■ **Supplied text**
= = = = =

Prince, c'mon man, where are the weights? What's the point of keeping a journal if we cant see the weights that you're throwing around?


----------



## Randy (Jan 23, 2004)

Prince just doesn't want to intimidate you MonStar


----------



## M.J.H. (Jan 23, 2004)

LOL, please, I am definitely game for some competition.


----------



## Jodi (Jan 24, 2004)

> _*Originally posted by Prince *_
> Yes, I am pretty sure that I will take some this Sunday.


Excellent, I'd love to see your progress.


----------



## Arnold (Jan 25, 2004)

in case anyone cares...pics will be taken and posted tomorrow night (Monday) cannot do it tonight.


----------



## atherjen (Jan 25, 2004)

> _*Originally posted by Prince *_
> in case anyone cares...pics will be taken and posted tomorrow night (Monday) cannot do it tonight.



you know I care! cant wait!


----------



## oaktownboy (Jan 25, 2004)

at 11 weeks out(?), have u thought about adding a little size and not dieting down so much before ur comp..for just a week or so??


----------



## Arnold (Jan 25, 2004)

> _*Originally posted by oaktownboy *_
> at 11 weeks out(?), have u thought about adding a little size and not dieting down so much before ur comp..for just a week or so??



I am 10 weeks out as of yesterday, and I feel that my diet is right on track.


----------



## atherjen (Jan 25, 2004)

9 weeks 6 days to go... Im counting them down!


----------



## M.J.H. (Jan 26, 2004)

Wow, youre looking pretty damn lean for 10 weeks out Prince, be careful not to fall into the typical bodybuilder depletion a few weeks out from the show. I have seen time after time a guy with a great physique will lean out too fast and get depleted for the competition. 

And one more thing, start posting your weights.


----------



## atherjen (Jan 26, 2004)

> _*Originally posted by MonStar *_
> 
> And one more thing, start posting your weights.



I knew you were going to say that!


----------



## Arnold (Jan 26, 2004)

> _*Originally posted by MonStar *_
> Wow, youre looking pretty damn lean for 10 weeks out Prince...



I have not posted my 10 week pics yet (those were 12 week pics)!


----------



## P-funk (Jan 26, 2004)

> And one more thing, start posting your weights.



I don't understand why you care so much about the weight he is lifting??


----------



## Arnold (Jan 26, 2004)

> _*Originally posted by P-funk *_
> I don't understand why you care so much about the weight he is lifting??



I don't know either, and it's not that impressive anyway! 

btw, I consider myself a bodybuilder, not a powerlifter, I really do not even care how much weight I lift. I admit it is nice to get stronger and press heavy weight, but it is not what I focus on in my training.


----------



## oaktownboy (Jan 26, 2004)

> _*Originally posted by MonStar *_
> Wow, youre looking pretty damn lean for 10 weeks out Prince, be careful not to fall into the typical bodybuilder depletion a few weeks out from the show.


that's what i was thinking as well


----------



## Arnold (Jan 26, 2004)

= = = = =

■ **Entries provided**

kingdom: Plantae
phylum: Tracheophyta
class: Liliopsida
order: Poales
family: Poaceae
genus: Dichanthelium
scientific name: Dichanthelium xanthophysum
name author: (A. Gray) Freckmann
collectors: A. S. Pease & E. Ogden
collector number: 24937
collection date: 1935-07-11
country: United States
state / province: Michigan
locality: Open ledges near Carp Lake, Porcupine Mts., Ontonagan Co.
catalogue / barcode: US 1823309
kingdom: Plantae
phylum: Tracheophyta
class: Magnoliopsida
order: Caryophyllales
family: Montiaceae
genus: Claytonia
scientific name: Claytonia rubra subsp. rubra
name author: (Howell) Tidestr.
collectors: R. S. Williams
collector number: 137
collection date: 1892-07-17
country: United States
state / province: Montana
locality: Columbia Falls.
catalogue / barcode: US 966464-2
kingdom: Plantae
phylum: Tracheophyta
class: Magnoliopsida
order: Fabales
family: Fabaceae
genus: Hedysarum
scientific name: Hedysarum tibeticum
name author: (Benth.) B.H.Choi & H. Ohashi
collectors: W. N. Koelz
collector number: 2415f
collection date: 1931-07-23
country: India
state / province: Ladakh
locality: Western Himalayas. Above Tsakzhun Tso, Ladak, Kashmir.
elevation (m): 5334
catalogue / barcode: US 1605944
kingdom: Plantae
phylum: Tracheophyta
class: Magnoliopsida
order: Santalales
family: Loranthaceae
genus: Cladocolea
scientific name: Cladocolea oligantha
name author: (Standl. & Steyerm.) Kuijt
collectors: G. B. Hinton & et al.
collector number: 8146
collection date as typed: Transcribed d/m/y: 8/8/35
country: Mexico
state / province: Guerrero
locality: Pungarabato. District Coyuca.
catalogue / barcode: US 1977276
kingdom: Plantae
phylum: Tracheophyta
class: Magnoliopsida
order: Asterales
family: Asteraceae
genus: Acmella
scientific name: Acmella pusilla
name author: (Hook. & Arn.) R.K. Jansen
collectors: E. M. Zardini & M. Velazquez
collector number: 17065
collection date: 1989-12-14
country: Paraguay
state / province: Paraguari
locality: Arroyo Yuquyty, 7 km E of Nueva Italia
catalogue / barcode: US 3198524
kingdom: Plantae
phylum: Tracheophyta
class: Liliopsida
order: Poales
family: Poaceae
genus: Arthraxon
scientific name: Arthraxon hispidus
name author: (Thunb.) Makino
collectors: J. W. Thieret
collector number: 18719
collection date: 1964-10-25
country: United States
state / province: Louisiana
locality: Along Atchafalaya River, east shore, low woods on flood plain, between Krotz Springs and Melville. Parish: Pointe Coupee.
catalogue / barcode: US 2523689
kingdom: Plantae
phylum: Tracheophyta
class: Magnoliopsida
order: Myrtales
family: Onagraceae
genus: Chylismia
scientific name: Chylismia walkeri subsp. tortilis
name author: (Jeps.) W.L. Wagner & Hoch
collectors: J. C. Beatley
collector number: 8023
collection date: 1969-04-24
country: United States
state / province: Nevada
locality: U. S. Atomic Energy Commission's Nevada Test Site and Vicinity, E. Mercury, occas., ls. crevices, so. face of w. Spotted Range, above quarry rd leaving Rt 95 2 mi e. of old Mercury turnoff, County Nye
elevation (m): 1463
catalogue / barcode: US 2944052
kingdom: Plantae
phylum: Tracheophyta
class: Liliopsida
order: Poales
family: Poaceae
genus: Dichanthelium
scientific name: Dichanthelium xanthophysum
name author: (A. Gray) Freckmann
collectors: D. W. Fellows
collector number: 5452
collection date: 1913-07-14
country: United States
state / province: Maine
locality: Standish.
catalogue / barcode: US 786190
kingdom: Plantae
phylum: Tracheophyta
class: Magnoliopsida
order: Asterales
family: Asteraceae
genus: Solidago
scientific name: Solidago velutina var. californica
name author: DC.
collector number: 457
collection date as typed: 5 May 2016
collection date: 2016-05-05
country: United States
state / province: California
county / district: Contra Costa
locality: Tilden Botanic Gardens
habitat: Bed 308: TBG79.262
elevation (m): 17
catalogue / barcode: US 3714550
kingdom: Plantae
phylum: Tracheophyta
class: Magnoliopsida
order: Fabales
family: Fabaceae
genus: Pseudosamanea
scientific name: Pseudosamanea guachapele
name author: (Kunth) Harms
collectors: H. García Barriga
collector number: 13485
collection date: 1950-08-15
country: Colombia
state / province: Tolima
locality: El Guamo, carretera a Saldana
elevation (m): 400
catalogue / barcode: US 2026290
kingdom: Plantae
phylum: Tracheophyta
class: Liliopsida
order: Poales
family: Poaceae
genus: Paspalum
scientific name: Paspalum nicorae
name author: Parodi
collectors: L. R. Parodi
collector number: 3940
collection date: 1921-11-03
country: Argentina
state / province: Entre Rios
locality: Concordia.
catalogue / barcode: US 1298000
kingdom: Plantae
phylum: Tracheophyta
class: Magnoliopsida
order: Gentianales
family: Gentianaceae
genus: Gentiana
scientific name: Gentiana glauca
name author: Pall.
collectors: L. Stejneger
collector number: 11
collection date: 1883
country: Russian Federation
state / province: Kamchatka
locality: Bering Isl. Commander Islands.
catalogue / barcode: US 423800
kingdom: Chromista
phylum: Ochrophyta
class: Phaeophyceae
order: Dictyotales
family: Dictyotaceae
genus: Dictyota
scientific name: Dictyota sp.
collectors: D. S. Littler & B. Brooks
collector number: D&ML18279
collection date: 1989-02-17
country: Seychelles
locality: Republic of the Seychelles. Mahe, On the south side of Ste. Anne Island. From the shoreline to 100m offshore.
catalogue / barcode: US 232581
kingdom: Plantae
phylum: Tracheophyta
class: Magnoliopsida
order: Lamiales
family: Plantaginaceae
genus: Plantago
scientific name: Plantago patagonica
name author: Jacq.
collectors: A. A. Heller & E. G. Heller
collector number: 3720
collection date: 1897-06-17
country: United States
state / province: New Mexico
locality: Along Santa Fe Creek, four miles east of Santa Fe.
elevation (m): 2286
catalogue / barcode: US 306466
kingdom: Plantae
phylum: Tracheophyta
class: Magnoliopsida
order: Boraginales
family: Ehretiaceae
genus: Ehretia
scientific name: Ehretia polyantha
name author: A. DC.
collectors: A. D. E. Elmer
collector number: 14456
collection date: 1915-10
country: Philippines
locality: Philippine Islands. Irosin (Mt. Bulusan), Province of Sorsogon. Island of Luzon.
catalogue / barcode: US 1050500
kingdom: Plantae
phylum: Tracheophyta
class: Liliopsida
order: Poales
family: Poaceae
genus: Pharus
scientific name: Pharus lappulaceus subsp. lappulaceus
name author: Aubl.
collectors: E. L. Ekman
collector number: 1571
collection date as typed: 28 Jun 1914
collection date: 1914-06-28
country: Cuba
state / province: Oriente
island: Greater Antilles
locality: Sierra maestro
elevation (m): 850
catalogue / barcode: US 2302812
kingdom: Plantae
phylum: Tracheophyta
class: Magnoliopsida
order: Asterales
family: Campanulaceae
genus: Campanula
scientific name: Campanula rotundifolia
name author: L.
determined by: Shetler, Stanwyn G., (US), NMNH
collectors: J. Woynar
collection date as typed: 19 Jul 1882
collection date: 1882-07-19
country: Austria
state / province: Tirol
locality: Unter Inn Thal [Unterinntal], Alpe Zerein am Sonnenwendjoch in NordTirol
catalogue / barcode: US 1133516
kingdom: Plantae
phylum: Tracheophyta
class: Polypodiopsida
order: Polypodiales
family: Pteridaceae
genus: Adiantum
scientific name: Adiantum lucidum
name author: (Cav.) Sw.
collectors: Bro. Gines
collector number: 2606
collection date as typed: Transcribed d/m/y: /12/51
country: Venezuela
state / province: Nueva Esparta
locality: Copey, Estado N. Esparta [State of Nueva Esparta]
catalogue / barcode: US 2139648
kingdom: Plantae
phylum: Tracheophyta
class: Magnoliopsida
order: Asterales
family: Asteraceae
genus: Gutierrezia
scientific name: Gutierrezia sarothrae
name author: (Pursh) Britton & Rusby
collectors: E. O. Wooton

= = = = =

■ **To-do list**
[a] In the bodybuilding thread, render this sentence in Spanish: "I am 10 weeks out as of yesterday, and I feel that my diet is right on track."
[b] Transcribe the stretch of the bodybuilding thread that starts with the words "## M.J.H. (Jan 26, 2004)" and runs through "atherjen (Jan 26, 2004)".

■ **Outputs**
[a] Desde ayer me faltan 10 semanas, y siento que mi dieta va por buen camino.

[b]
## M.J.H. (Jan 26, 2004)

Wow, youre looking pretty damn lean for 10 weeks out Prince, be careful not to fall into the typical bodybuilder depletion a few weeks out from the show. I have seen time after time a guy with a great physique will lean out too fast and get depleted for the competition. 

And one more thing, start posting your weights.


----------



## atherjen (Jan 26, 2004)